A questo punto dobbiamo capire gl’ideali culturali e di civilizzazione che si contrapponevano a Israele nel corso della sua storia e che alla fine
l’assorbirono completamente nella loro prospettiva pagana. Dopo tutto, Israele si allontanò dal patrimonio salomonico (cioè biblico) di sapienza e seguì falsi dèi coi falsi principi culturali che essi rappresentavano. Se non riusciamo a capire questo scontro di valori di civiltà allora il messaggio di Ecclesiaste è destinato a sembrare un enigma.

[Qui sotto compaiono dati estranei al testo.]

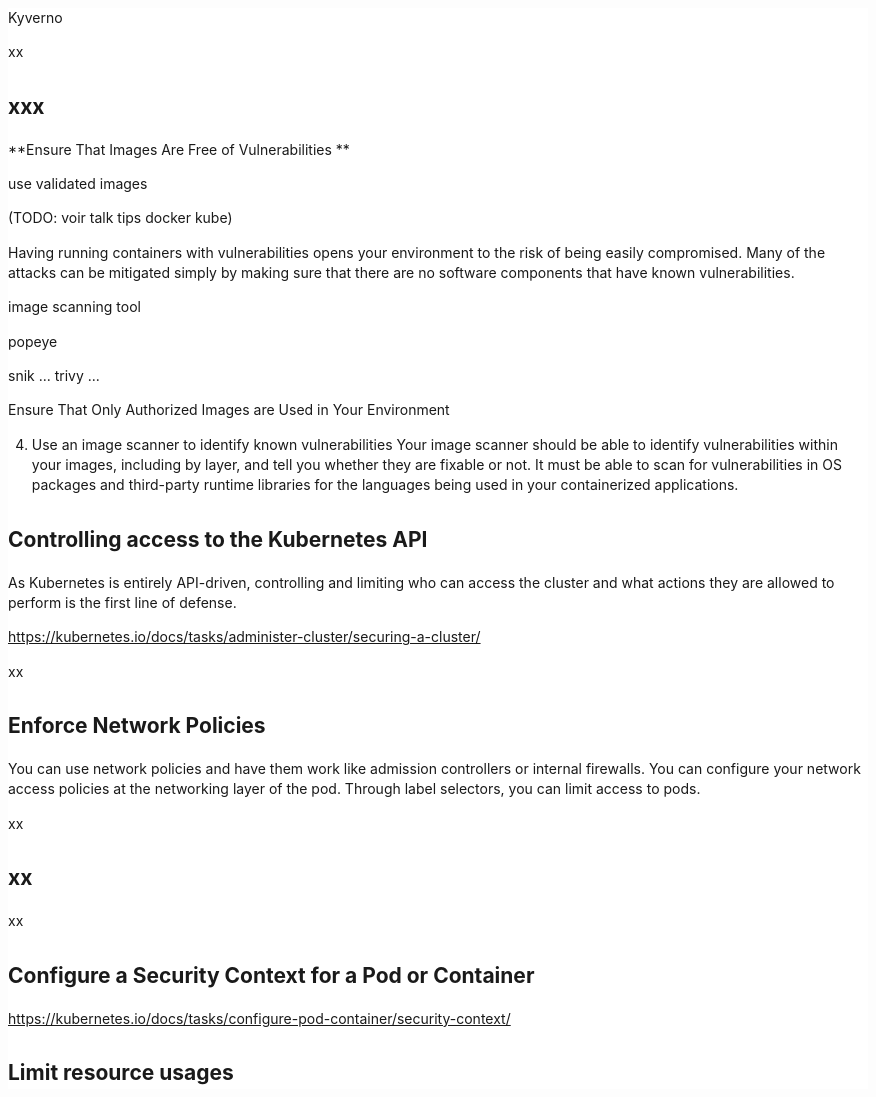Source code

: Kyverno

xx

## xxx

**Ensure That Images Are Free of Vulnerabilities **

use validated images

(TODO: voir talk tips docker kube)

Having running containers with vulnerabilities opens your environment to the risk of being easily compromised. Many of the attacks can be mitigated simply by making sure that there are no software components that have known vulnerabilities.

image scanning tool

popeye

snik ... trivy ...

Ensure That Only Authorized Images are Used in Your Environment 

4) Use an image scanner to identify known vulnerabilities
Your image scanner sho­uld be able to identify vulnerabilities within your images, including by layer, and tell you whether they are fixable or not. It must be able to scan for vulnerabilities in OS packages and third-party runtime libraries for the languages being used in your containerized applications.

## Controlling access to the Kubernetes API

As Kubernetes is entirely API-driven, controlling and limiting who can access the cluster and what actions they are allowed to perform is the first line of defense.

https://kubernetes.io/docs/tasks/administer-cluster/securing-a-cluster/

xx

## Enforce Network Policies

You can use network policies and have them work like admission controllers or internal firewalls. You can configure your network access policies at the networking layer of the pod. Through label selectors, you can limit access to pods.

xx

## xx

xx

## Configure a Security Context for a Pod or Container

https://kubernetes.io/docs/tasks/configure-pod-container/security-context/

## Limit resource usages
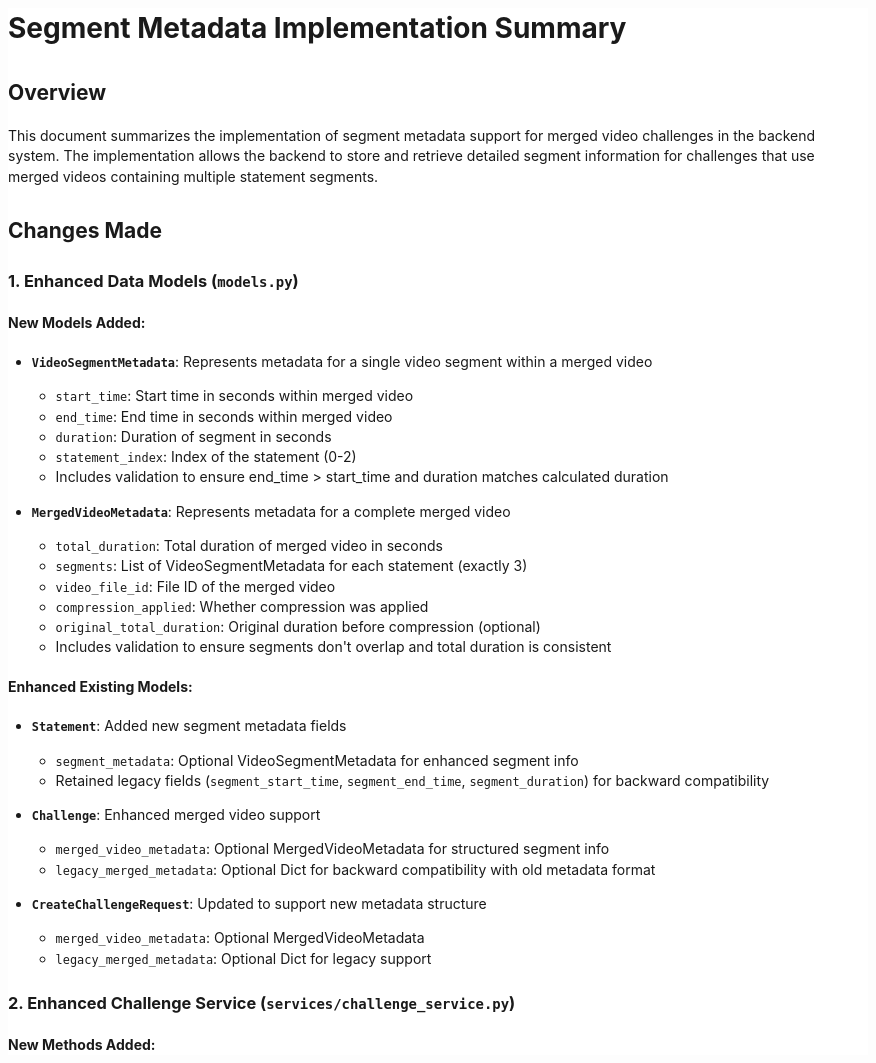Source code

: 


# Segment Metadata Implementation Summary

## Overview

This document summarizes the implementation of segment metadata support for merged video challenges in the backend system. The implementation allows the backend to store and retrieve detailed segment information for challenges that use merged videos containing multiple statement segments.

## Changes Made

### 1. Enhanced Data Models (`models.py`)

#### New Models Added:

- **`VideoSegmentMetadata`**: Represents metadata for a single video segment within a merged video
  - `start_time`: Start time in seconds within merged video
  - `end_time`: End time in seconds within merged video  
  - `duration`: Duration of segment in seconds
  - `statement_index`: Index of the statement (0-2)
  - Includes validation to ensure end_time > start_time and duration matches calculated duration

- **`MergedVideoMetadata`**: Represents metadata for a complete merged video
  - `total_duration`: Total duration of merged video in seconds
  - `segments`: List of VideoSegmentMetadata for each statement (exactly 3)
  - `video_file_id`: File ID of the merged video
  - `compression_applied`: Whether compression was applied
  - `original_total_duration`: Original duration before compression (optional)
  - Includes validation to ensure segments don't overlap and total duration is consistent

#### Enhanced Existing Models:

- **`Statement`**: Added new segment metadata fields
  - `segment_metadata`: Optional VideoSegmentMetadata for enhanced segment info
  - Retained legacy fields (`segment_start_time`, `segment_end_time`, `segment_duration`) for backward compatibility

- **`Challenge`**: Enhanced merged video support
  - `merged_video_metadata`: Optional MergedVideoMetadata for structured segment info
  - `legacy_merged_metadata`: Optional Dict for backward compatibility with old metadata format

- **`CreateChallengeRequest`**: Updated to support new metadata structure
  - `merged_video_metadata`: Optional MergedVideoMetadata
  - `legacy_merged_metadata`: Optional Dict for legacy support

### 2. Enhanced Challenge Service (`services/challenge_service.py`)

#### New Methods Added:

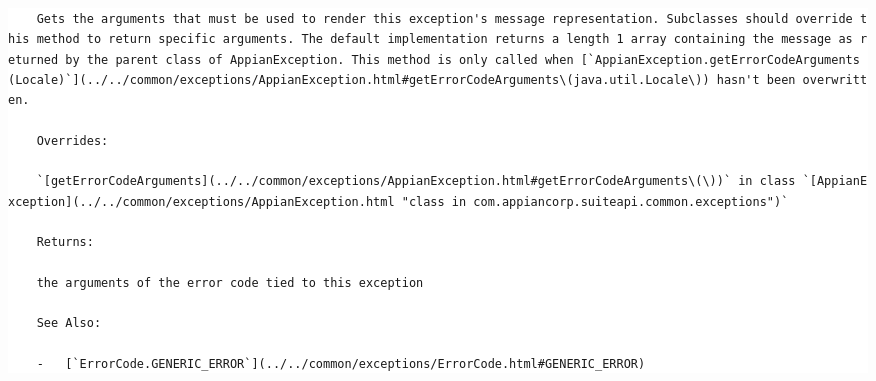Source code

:         Gets the arguments that must be used to render this exception's message representation. Subclasses should override this method to return specific arguments. The default implementation returns a length 1 array containing the message as returned by the parent class of AppianException. This method is only called when [`AppianException.getErrorCodeArguments(Locale)`](../../common/exceptions/AppianException.html#getErrorCodeArguments\(java.util.Locale\)) hasn't been overwritten.

        Overrides:

        `[getErrorCodeArguments](../../common/exceptions/AppianException.html#getErrorCodeArguments\(\))` in class `[AppianException](../../common/exceptions/AppianException.html "class in com.appiancorp.suiteapi.common.exceptions")`

        Returns:

        the arguments of the error code tied to this exception

        See Also:

        -   [`ErrorCode.GENERIC_ERROR`](../../common/exceptions/ErrorCode.html#GENERIC_ERROR)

Le due civiltà maggiori che rappresentarono il regno dell’uomo nella storia dell’Antico Testamento sono state quelle d’Oriente, della Mesopotamia (l’Assiria o Babilonia) e dell’Egitto. Ciascuna civiltà si presentò come una rivale di Israele, e ognuna aveva una visione assoluta del dominio del mondo. Non c’è dubbio che la Mesopotamia e l’Egitto differirono l’una dall’altra, e senza dubbio ciascuna combatté contro l’altra per rivendicare i diritti regali del regno dell’uomo. Ma la differenza tra i due è insignificante quando entrambi sono confrontati con i principi e gli ideali che dovevano governare la società e la vita del popolo di Dio. Gli uomini umanistici non sempre sono d’accordo tra di loro, ma tutti rimangono uniti contro Dio e il suo regno. Aristotele e Platone possono apparire come sostenitori di differenti idee e spiegazioni di cose, ma ambedue sono d’accordo che ciò che Dio dice è fondamentalmente falso. Queste due civiltà, quindi, fornirono una seria sfida per il popolo pattizio di Dio. Furono una minaccia non solo a causa della forza militare mediante la quale sottomisero fisicamente nazioni e popoli, ma soprattutto perché offrirono un’attraente giustizia alternativa, e quindi un “bene”, per Israele, altro da quello che è stato espresso dalla legge di Dio [1]. È essenziale esaminare le caratteristiche centrali dei rispettivi ideali culturali e di civiltà.
1 Si veda: Rousas John Rushdoony Venga il Tuo Regno. Studi in Daniele e Rivelazione, traduzione personale p. 27 nell’originale.